**Exercise brief**
Your answer must be the lines of the material below, exactly as written, from its first line through the line with "Document page, 1275x1650 pixels.", and no pictures.

**Given entries**
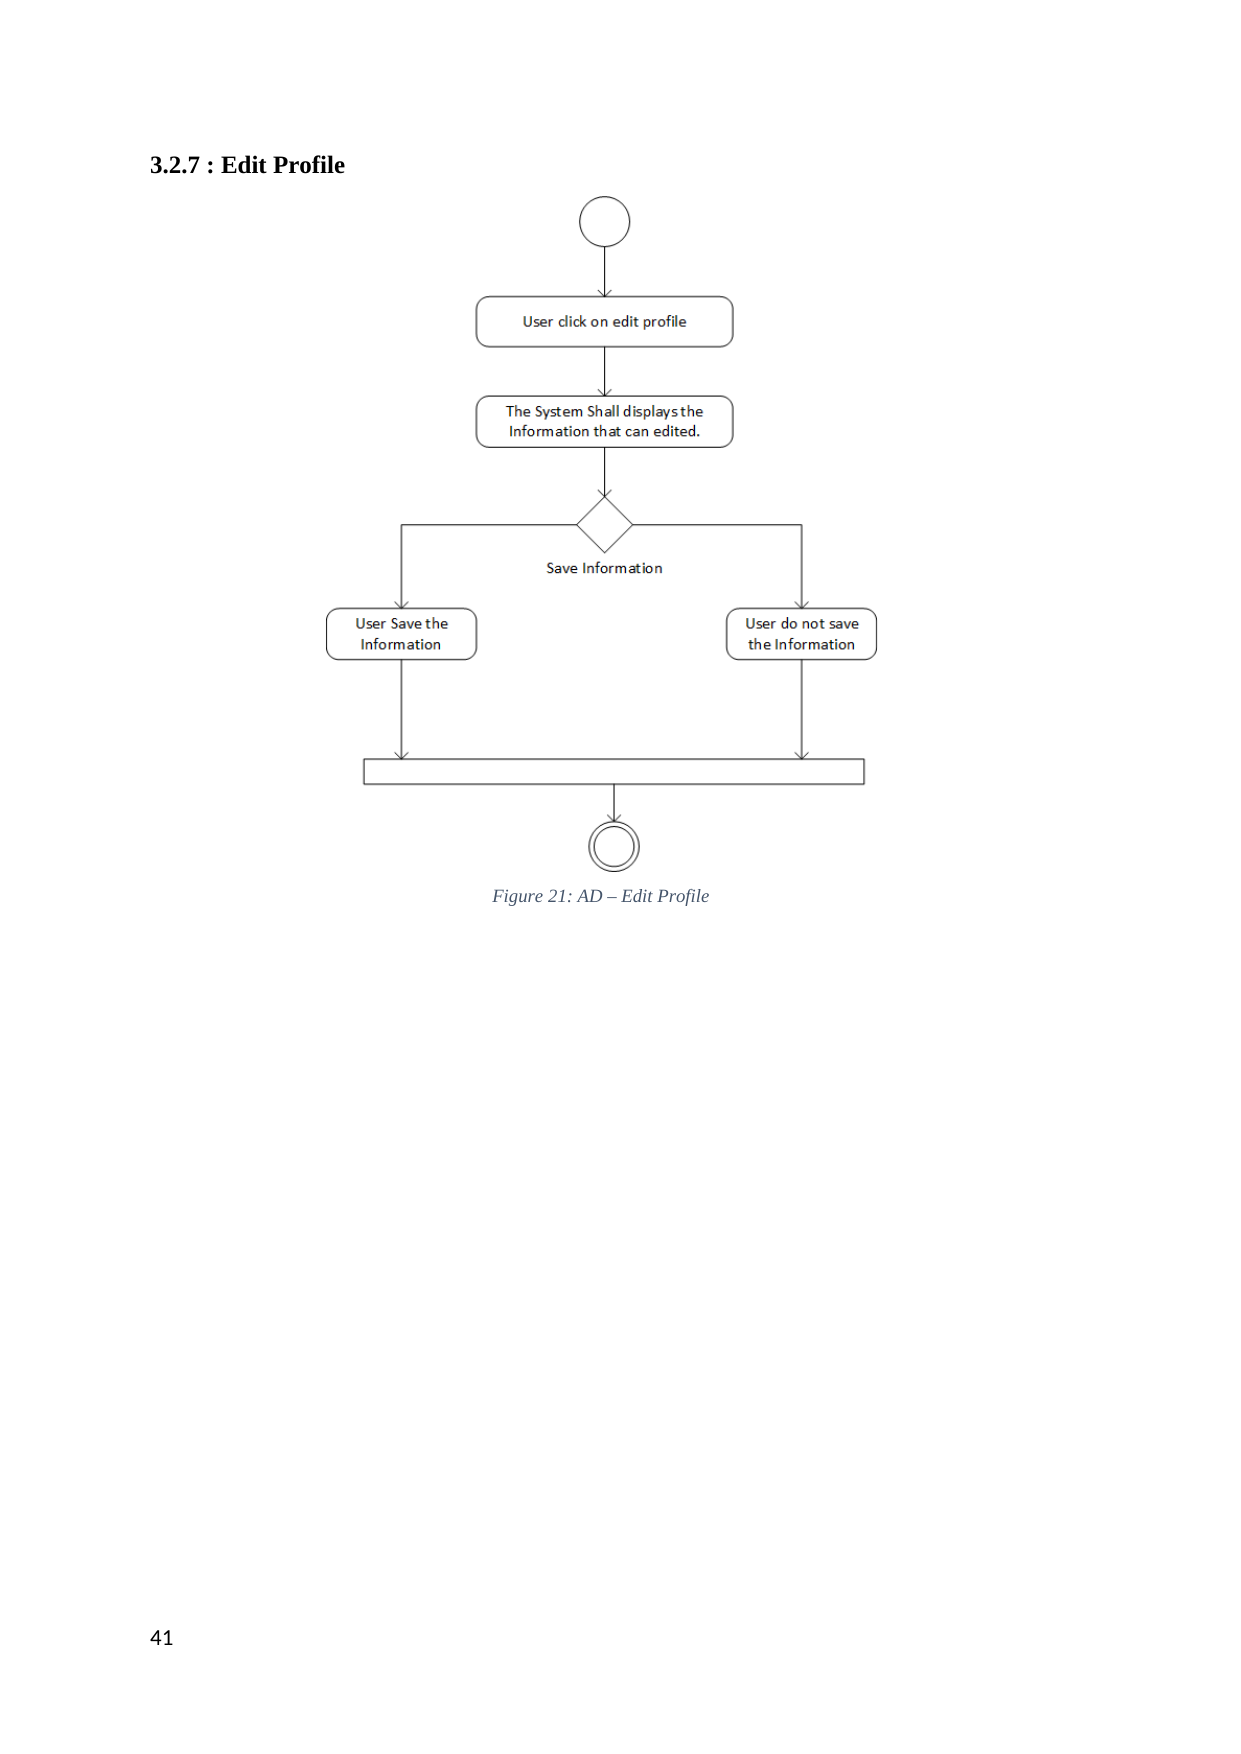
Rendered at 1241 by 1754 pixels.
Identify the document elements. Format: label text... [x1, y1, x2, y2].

subtitle Edit Profile [150, 150, 1053, 179]
picture [325, 195, 878, 873]
text Figure 21: AD – Edit Profile [150, 885, 1053, 906]
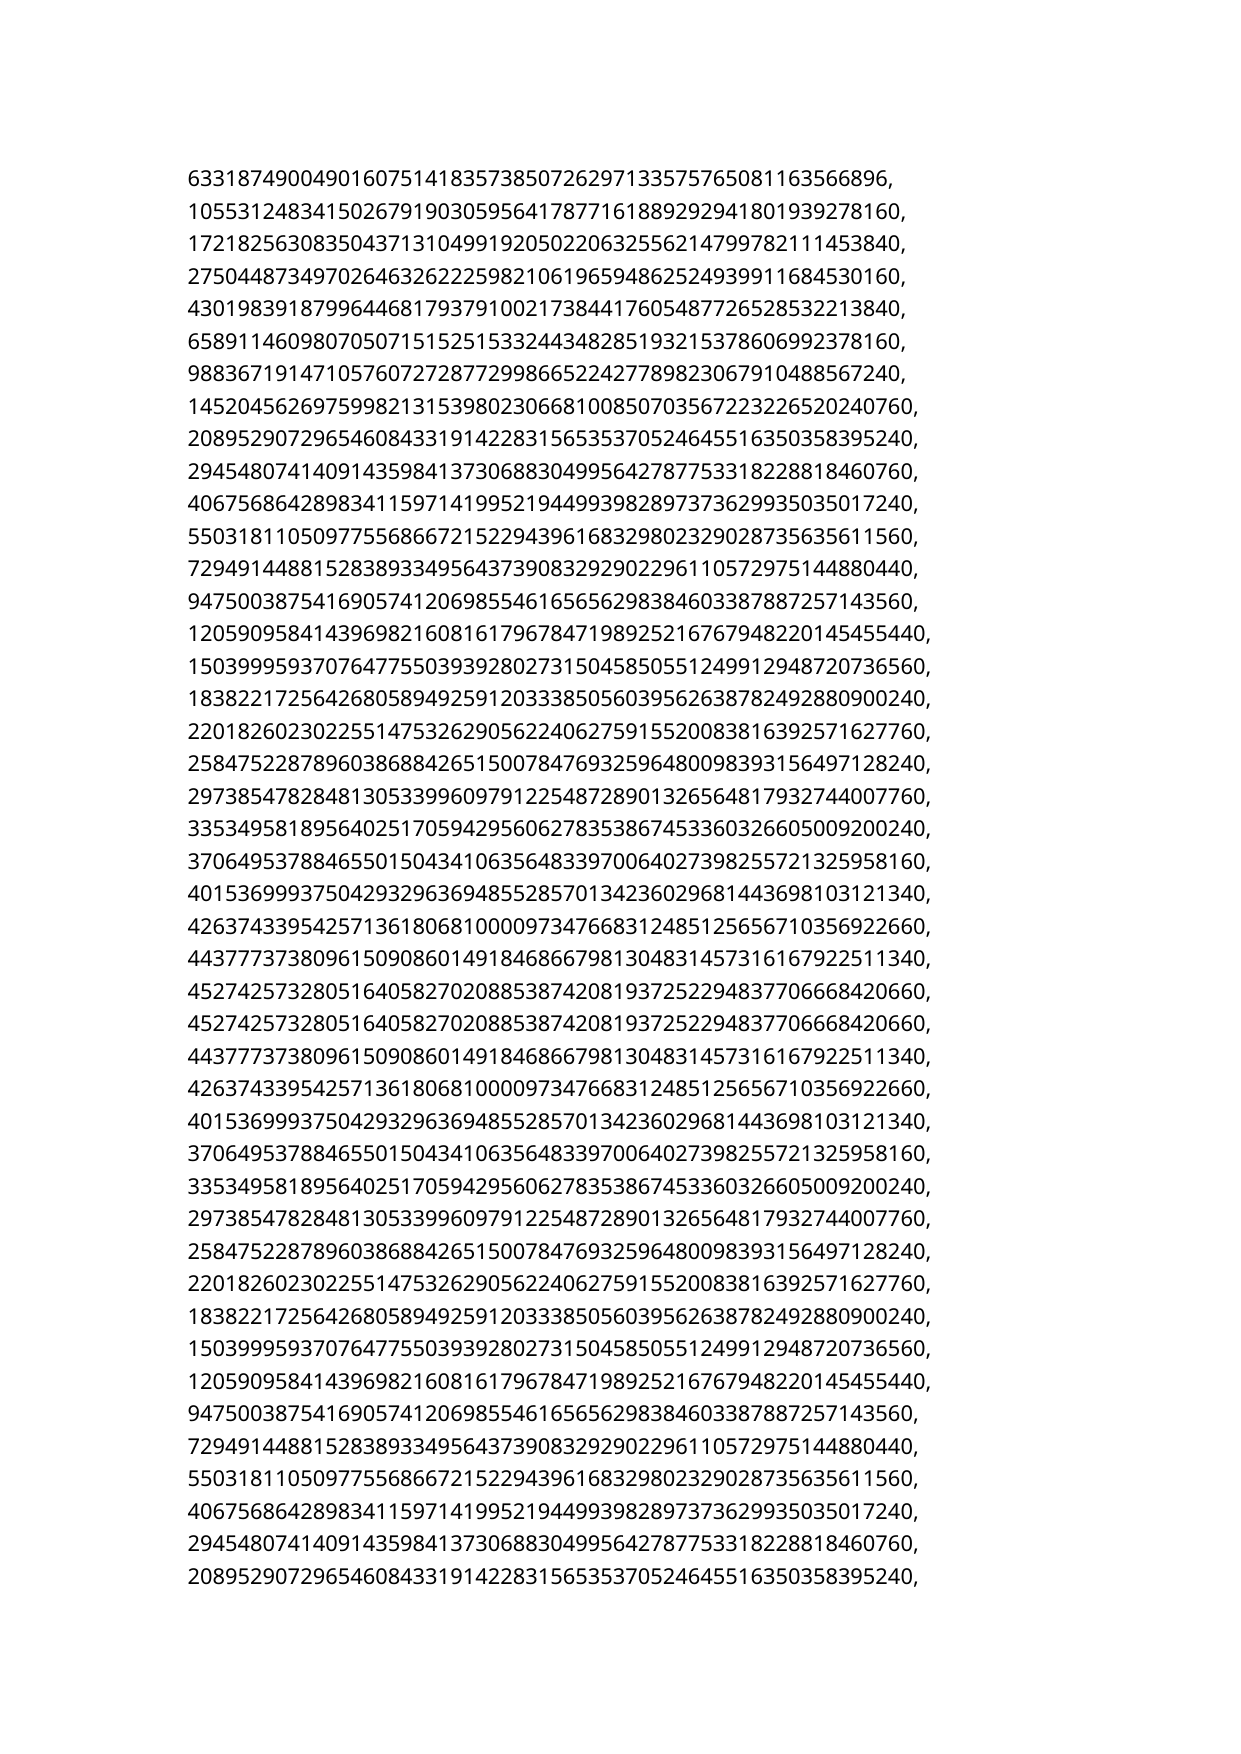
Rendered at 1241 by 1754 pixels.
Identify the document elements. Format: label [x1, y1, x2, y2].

text [187, 162, 1053, 1592]
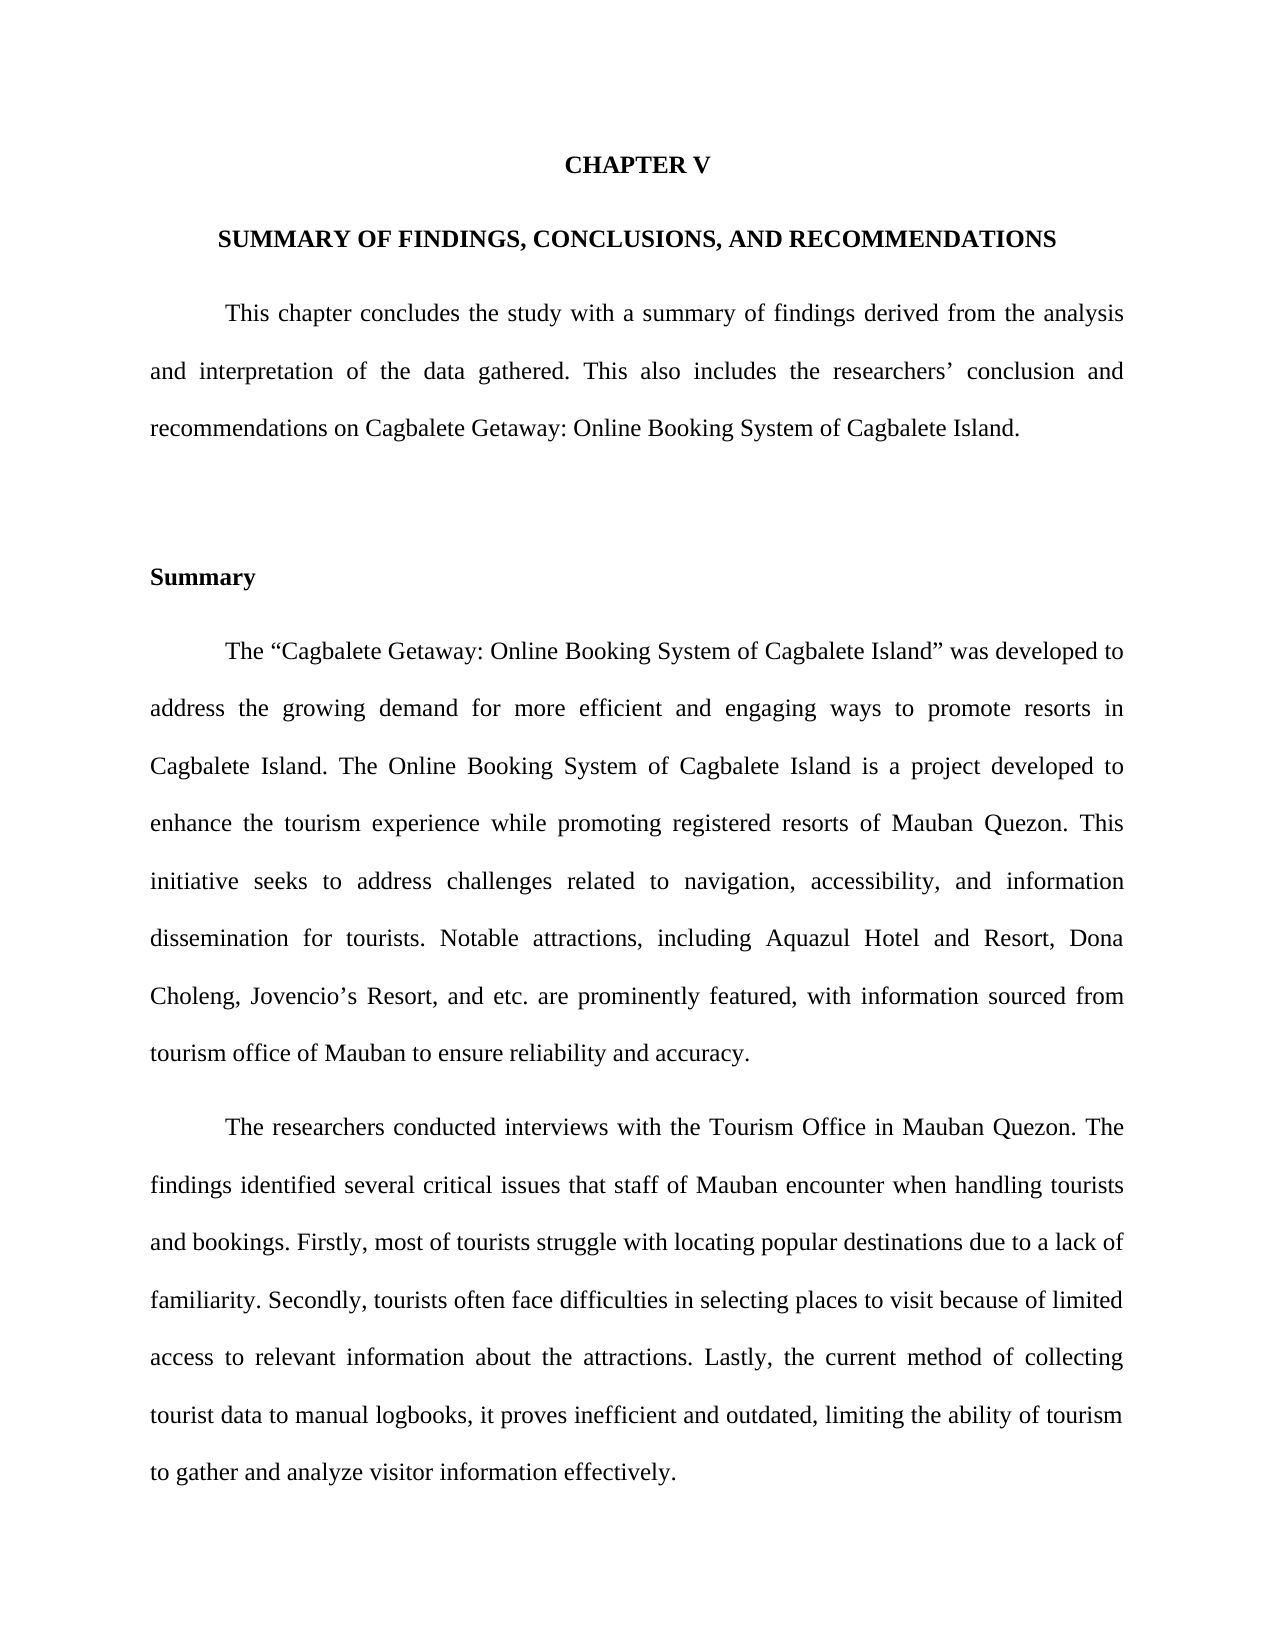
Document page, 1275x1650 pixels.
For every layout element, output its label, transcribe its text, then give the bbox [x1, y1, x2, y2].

text This chapter concludes the study with a summary of findings derived from the analysis and interpretation of the data gathered. This also includes the researchers’ conclusion and recommendations on Cagbalete Getaway: Online Booking System of Cagbalete Island. [150, 298, 1125, 442]
text The “Cagbalete Getaway: Online Booking System of Cagbalete Island” was developed to address the growing demand for more efficient and engaging ways to promote resorts in Cagbalete Island. The Online Booking System of Cagbalete Island is a project developed to enhance the tourism experience while promoting registered resorts of Mauban Quezon. This initiative seeks to address challenges related to navigation, accessibility, and information dissemination for tourists. Notable attractions, including Aquazul Hotel and Resort, Dona Choleng, Jovencio’s Resort, and etc. are prominently featured, with information sourced from tourism office of Mauban to ensure reliability and accuracy. [150, 636, 1125, 1067]
text CHAPTER V [150, 150, 1125, 179]
text The researchers conducted interviews with the Tourism Office in Mauban Quezon. The findings identified several critical issues that staff of Mauban encounter when handling tourists and bookings. Firstly, most of tourists struggle with locating popular destinations due to a lack of familiarity. Secondly, tourists often face difficulties in selecting places to visit because of limited access to relevant information about the attractions. Lastly, the current method of collecting tourist data to manual logbooks, it proves inefficient and outdated, limiting the ability of tourism to gather and analyze visitor information effectively. [150, 1112, 1125, 1486]
text SUMMARY OF FINDINGS, CONCLUSIONS, AND RECOMMENDATIONS [150, 224, 1125, 253]
text Summary [150, 562, 1125, 590]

**Exercise solution**
Rendered at 1241 by 1754 pixels.
Identify the document elements. Format: label text... [x1, y1, x2, y2].

subtitle Edit Profile [150, 150, 1053, 179]
picture [325, 195, 878, 873]
text Figure 21: AD – Edit Profile [150, 885, 1053, 906]
Rendered at 1241 by 1754 pixels.
Identify the document elements. Format: label [x1, y1, x2, y2].

text [187, 162, 1053, 1592]
Document page, 1275x1650 pixels.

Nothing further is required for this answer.